As a sort of corrective to such recent books on the current occupant of the White House as David Frum's "The Right Man" and John Podhoretz's "Bush Country," noted ethicist Peter Singer's book "The President of Good & Evil" takes a dispassionate but quietly devastating look at George W. Bush's ethical failings in office. It should be required reading for all Americans who are planning on voting this November.
Singer doesn't get angry and heated over the way that Bush has handled the events of the past few years. His is a very subdued, rational approach, and as such it is more effective (and, incidentally, more devastating) than fire breathing rhetoric would have been. He simply subjects Bush's statements to intense ethical scrutiny, and it will surprise no one who doesn't get their opinions from Fox News that, time after time, even when Singer goes out of his way to give him the benefit of the doubt, Bush comes up short.
My favorite example of this is when Bush is pre-taping a radio address the day before he's scheduled to go to California.
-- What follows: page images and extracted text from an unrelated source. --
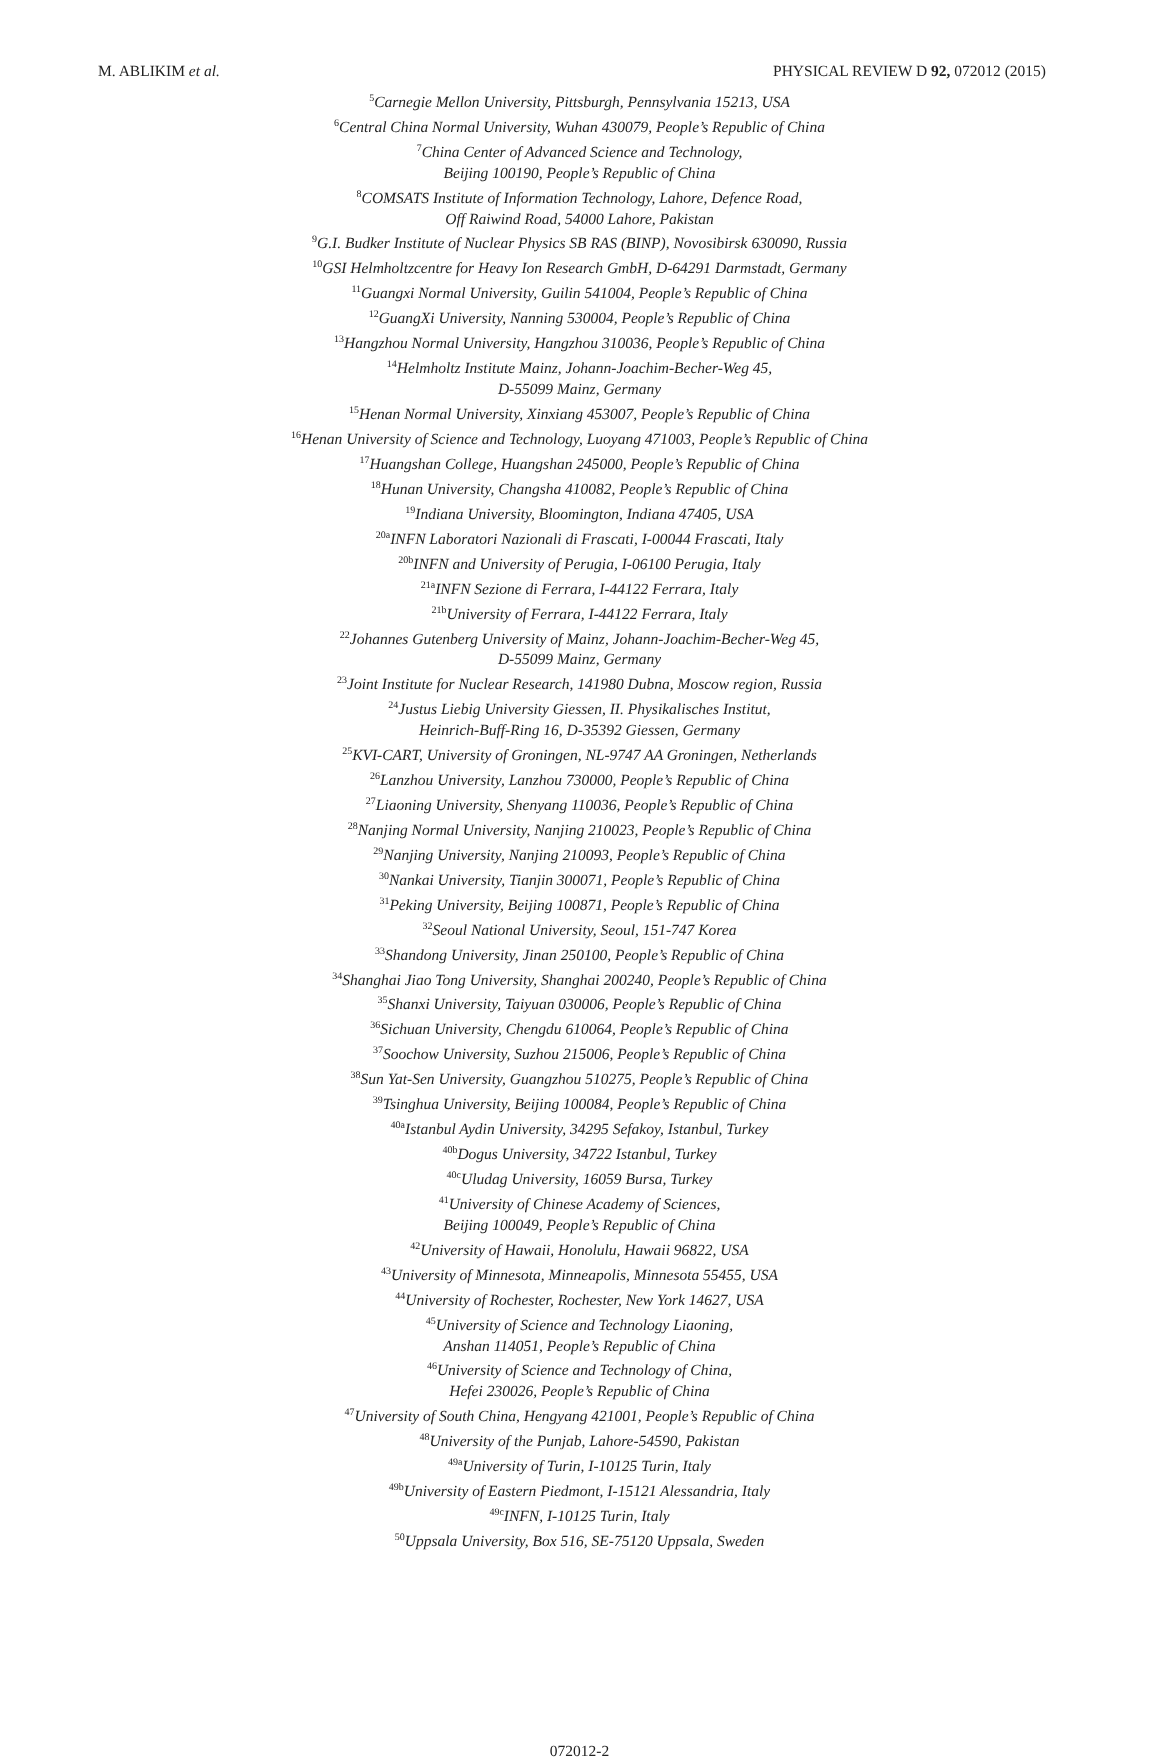M. ABLIKIM et al. PHYSICAL REVIEW D 92, 072012 (2015)
<sup>5</sup> Carnegie Mellon University, Pittsburgh, Pennsylvania 15213, USA
<sup>6</sup> Central China Normal University, Wuhan 430079, People’s Republic of China
<sup>7</sup> China Center of Advanced Science and Technology,
Beijing 100190, People’s Republic of China
<sup>8</sup>COMSATS Institute of Information Technology, Lahore, Defence Road,
Off Raiwind Road, 54000 Lahore, Pakistan
<sup>9</sup> G.I. Budker Institute of Nuclear Physics SB RAS (BINP), Novosibirsk 630090, Russia
<sup>10</sup> GSI Helmholtzcentre for Heavy Ion Research GmbH, D-64291 Darmstadt, Germany
<sup>11</sup> Guangxi Normal University, Guilin 541004, People’s Republic of China
<sup>12</sup> GuangXi University, Nanning 530004, People’s Republic of China
<sup>13</sup> Hangzhou Normal University, Hangzhou 310036, People’s Republic of China
<sup>14</sup> Helmholtz Institute Mainz, Johann-Joachim-Becher-Weg 45,
D-55099 Mainz, Germany
<sup>15</sup> Henan Normal University, Xinxiang 453007, People’s Republic of China
<sup>16</sup> Henan University of Science and Technology, Luoyang 471003, People’s Republic of China
<sup>17</sup> Huangshan College, Huangshan 245000, People’s Republic of China
<sup>18</sup> Hunan University, Changsha 410082, People’s Republic of China
<sup>19</sup> Indiana University, Bloomington, Indiana 47405, USA
<sup>20a</sup>INFN Laboratori Nazionali di Frascati, I-00044 Frascati, Italy
<sup>20b</sup>INFN and University of Perugia, I-06100 Perugia, Italy
<sup>21a</sup>INFN Sezione di Ferrara, I-44122 Ferrara, Italy
<sup>21b</sup>University of Ferrara, I-44122 Ferrara, Italy
<sup>22</sup> Johannes Gutenberg University of Mainz, Johann-Joachim-Becher-Weg 45,
D-55099 Mainz, Germany
<sup>23</sup> Joint Institute for Nuclear Research, 141980 Dubna, Moscow region, Russia
<sup>24</sup> Justus Liebig University Giessen, II. Physikalisches Institut,
Heinrich-Buff-Ring 16, D-35392 Giessen, Germany
<sup>25</sup>KVI-CART, University of Groningen, NL-9747 AA Groningen, Netherlands
<sup>26</sup> Lanzhou University, Lanzhou 730000, People’s Republic of China
<sup>27</sup> Liaoning University, Shenyang 110036, People’s Republic of China
<sup>28</sup> Nanjing Normal University, Nanjing 210023, People’s Republic of China
<sup>29</sup> Nanjing University, Nanjing 210093, People’s Republic of China
<sup>30</sup> Nankai University, Tianjin 300071, People’s Republic of China
<sup>31</sup> Peking University, Beijing 100871, People’s Republic of China
<sup>32</sup> Seoul National University, Seoul, 151-747 Korea
<sup>33</sup> Shandong University, Jinan 250100, People’s Republic of China
<sup>34</sup> Shanghai Jiao Tong University, Shanghai 200240, People’s Republic of China
<sup>35</sup> Shanxi University, Taiyuan 030006, People’s Republic of China
<sup>36</sup> Sichuan University, Chengdu 610064, People’s Republic of China
<sup>37</sup> Soochow University, Suzhou 215006, People’s Republic of China
<sup>38</sup> Sun Yat-Sen University, Guangzhou 510275, People’s Republic of China
<sup>39</sup> Tsinghua University, Beijing 100084, People’s Republic of China
<sup>40a</sup>Istanbul Aydin University, 34295 Sefakoy, Istanbul, Turkey
<sup>40b</sup>Dogus University, 34722 Istanbul, Turkey
<sup>40c</sup>Uludag University, 16059 Bursa, Turkey
<sup>41</sup> University of Chinese Academy of Sciences,
Beijing 100049, People’s Republic of China
<sup>42</sup> University of Hawaii, Honolulu, Hawaii 96822, USA
<sup>43</sup> University of Minnesota, Minneapolis, Minnesota 55455, USA
<sup>44</sup> University of Rochester, Rochester, New York 14627, USA
<sup>45</sup> University of Science and Technology Liaoning,
Anshan 114051, People’s Republic of China
<sup>46</sup> University of Science and Technology of China,
Hefei 230026, People’s Republic of China
<sup>47</sup> University of South China, Hengyang 421001, People’s Republic of China
<sup>48</sup> University of the Punjab, Lahore-54590, Pakistan
<sup>49a</sup>University of Turin, I-10125 Turin, Italy
<sup>49b</sup>University of Eastern Piedmont, I-15121 Alessandria, Italy
<sup>49c</sup>INFN, I-10125 Turin, Italy
<sup>50</sup> Uppsala University, Box 516, SE-75120 Uppsala, Sweden
072012-2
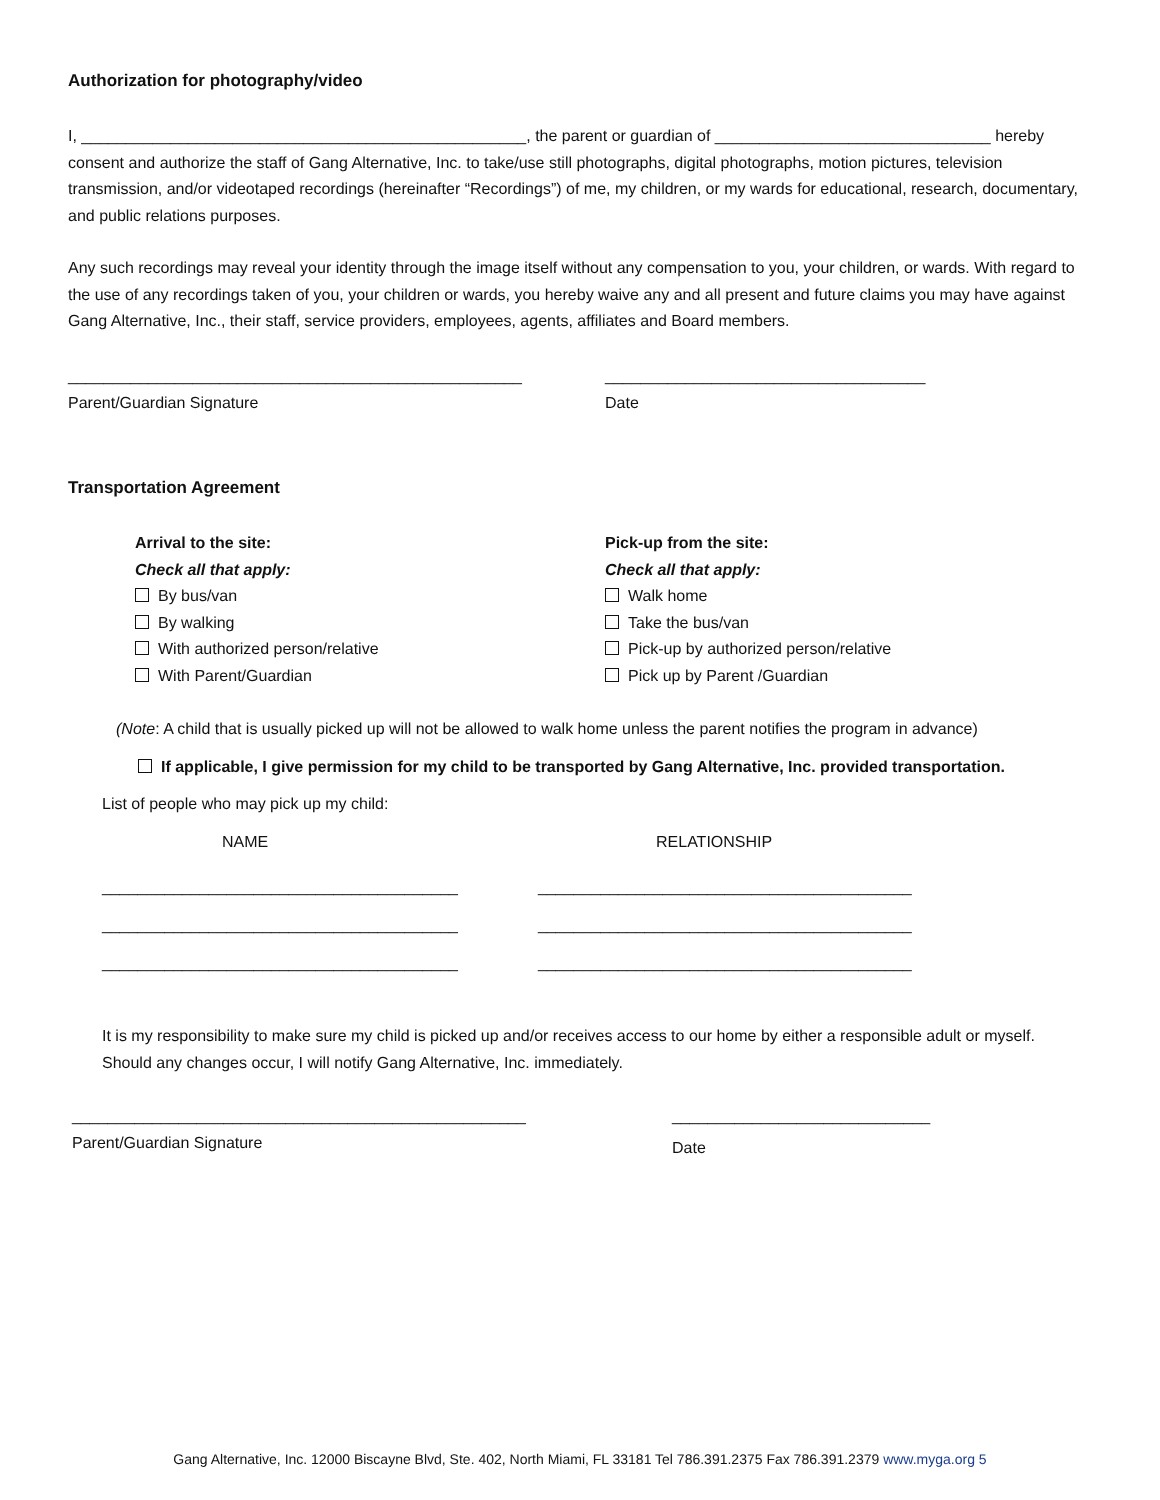Authorization for photography/video
I, __________________________________________________, the parent or guardian of _______________________________ hereby consent and authorize the staff of Gang Alternative, Inc. to take/use still photographs, digital photographs, motion pictures, television transmission, and/or videotaped recordings (hereinafter “Recordings”) of me, my children, or my wards for educational, research, documentary, and public relations purposes.
Any such recordings may reveal your identity through the image itself without any compensation to you, your children, or wards. With regard to the use of any recordings taken of you, your children or wards, you hereby waive any and all present and future claims you may have against Gang Alternative, Inc., their staff, service providers, employees, agents, affiliates and Board members.
___________________________________________________
Parent/Guardian Signature
____________________________________
Date
Transportation Agreement
Arrival to the site:
Check all that apply:
By bus/van
By walking
With authorized person/relative
With Parent/Guardian
Pick-up from the site:
Check all that apply:
Walk home
Take the bus/van
Pick-up by authorized person/relative
Pick up by Parent /Guardian
(Note: A child that is usually picked up will not be allowed to walk home unless the parent notifies the program in advance)
If applicable, I give permission for my child to be transported by Gang Alternative, Inc. provided transportation.
List of people who may pick up my child:
NAME
________________________________________
________________________________________
________________________________________
RELATIONSHIP
__________________________________________
__________________________________________
__________________________________________
It is my responsibility to make sure my child is picked up and/or receives access to our home by either a responsible adult or myself. Should any changes occur, I will notify Gang Alternative, Inc. immediately.
___________________________________________________
Parent/Guardian Signature
_____________________________
Date
Gang Alternative, Inc. 12000 Biscayne Blvd, Ste. 402, North Miami, FL 33181 Tel 786.391.2375 Fax 786.391.2379 www.myga.org 5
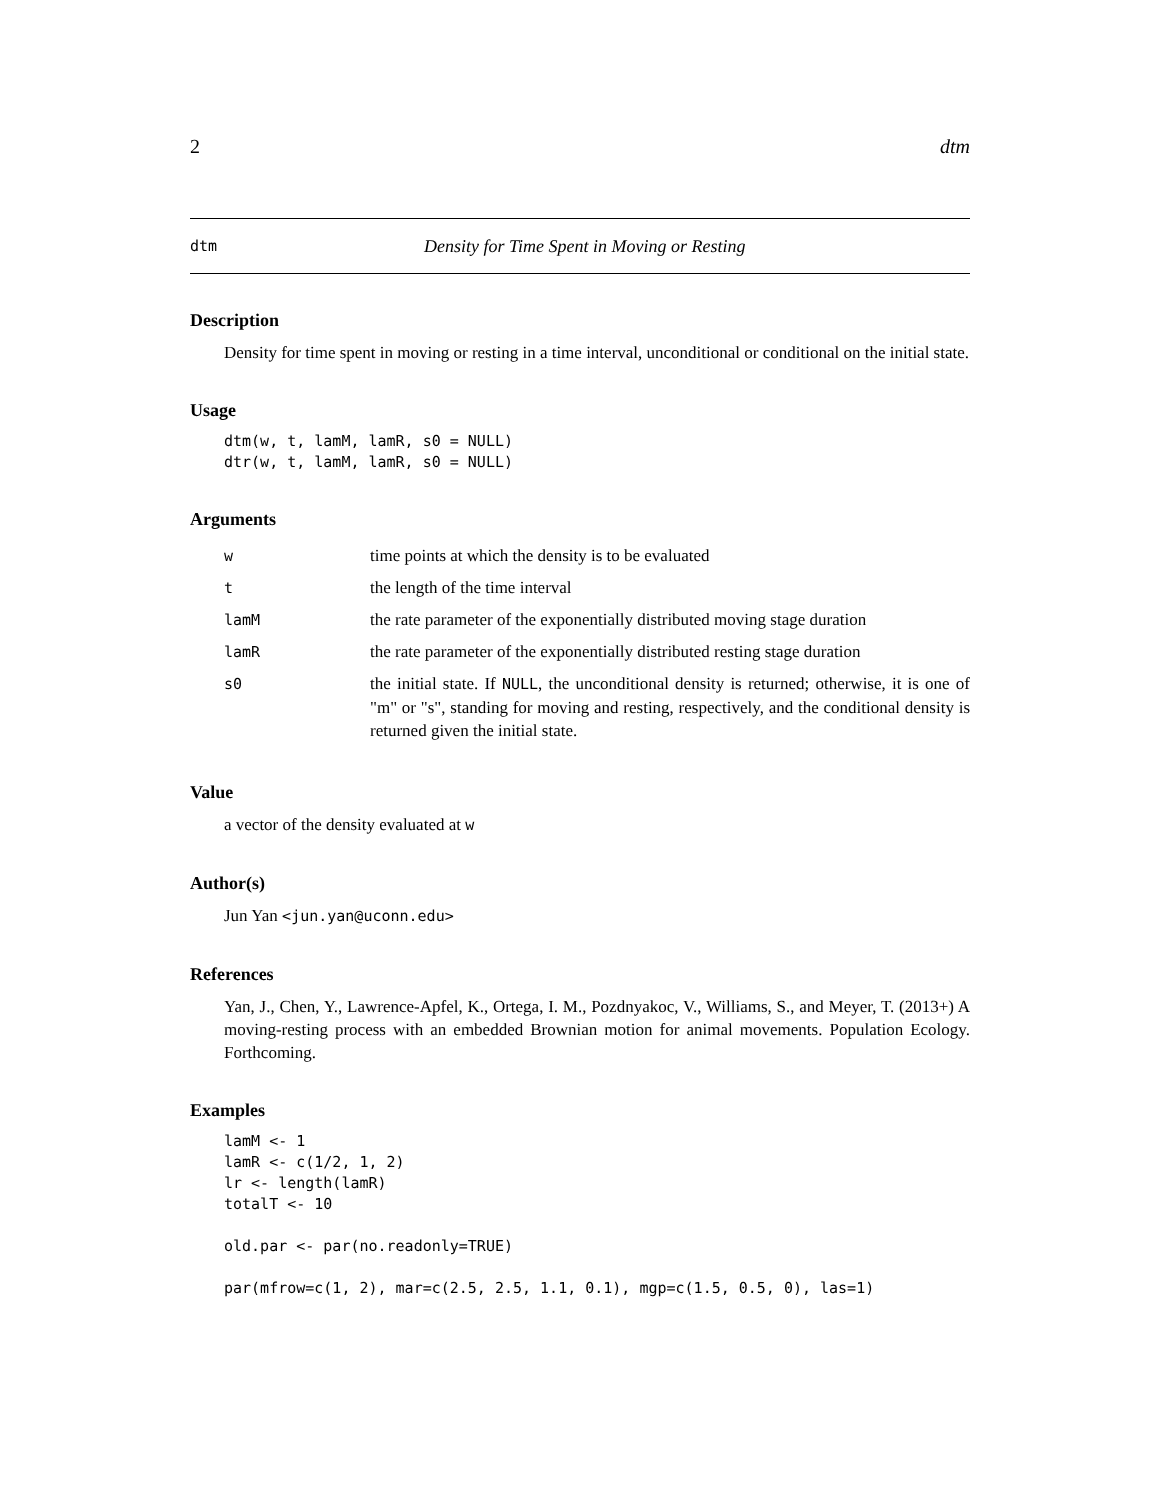2 dtm
dtm Density for Time Spent in Moving or Resting
Description
Density for time spent in moving or resting in a time interval, unconditional or conditional on the initial state.
Usage
dtm(w, t, lamM, lamR, s0 = NULL)
dtr(w, t, lamM, lamR, s0 = NULL)
Arguments
| w | time points at which the density is to be evaluated |
| t | the length of the time interval |
| lamM | the rate parameter of the exponentially distributed moving stage duration |
| lamR | the rate parameter of the exponentially distributed resting stage duration |
| s0 | the initial state. If NULL , the unconditional density is returned; otherwise, it is one of "m" or "s", standing for moving and resting, respectively, and the conditional density is returned given the initial state. |
Value
a vector of the density evaluated at w
Author(s)
Jun Yan <jun.yan@uconn.edu>
References
Yan, J., Chen, Y., Lawrence-Apfel, K., Ortega, I. M., Pozdnyakoc, V., Williams, S., and Meyer, T. (2013+) A moving-resting process with an embedded Brownian motion for animal movements. Population Ecology. Forthcoming.
Examples
lamM <- 1
lamR <- c(1/2, 1, 2)
lr <- length(lamR)
totalT <- 10

old.par <- par(no.readonly=TRUE)

par(mfrow=c(1, 2), mar=c(2.5, 2.5, 1.1, 0.1), mgp=c(1.5, 0.5, 0), las=1)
The text of the broadcast read: "Today I am in California," but Bush kept petulantly saying, "But I'm not in California." Singer's comment on this inane behavior is priceless: "Taking the obligation to be truthful so literally suggests an arrested moral development." And the analysis that flows from this insight, inspired by the work of Harvard psychologist Lawrence Kohlberg, is not only plausible, it's pretty terrifying to consider the very real possibility that we have been led into war and hundreds of Americans have lost their lives because the man running the country is morally retarded. But I wouldn't bet against it.
Regardless of whether you support George W. Bush or not (and I should think it's pretty clear by now that I do not), you owe it to yourself to read "The President of Good & Evil" and consider what it says very carefully before you go into the polling place next November. There's a lot at stake, and this book might make a difference. I hope it will.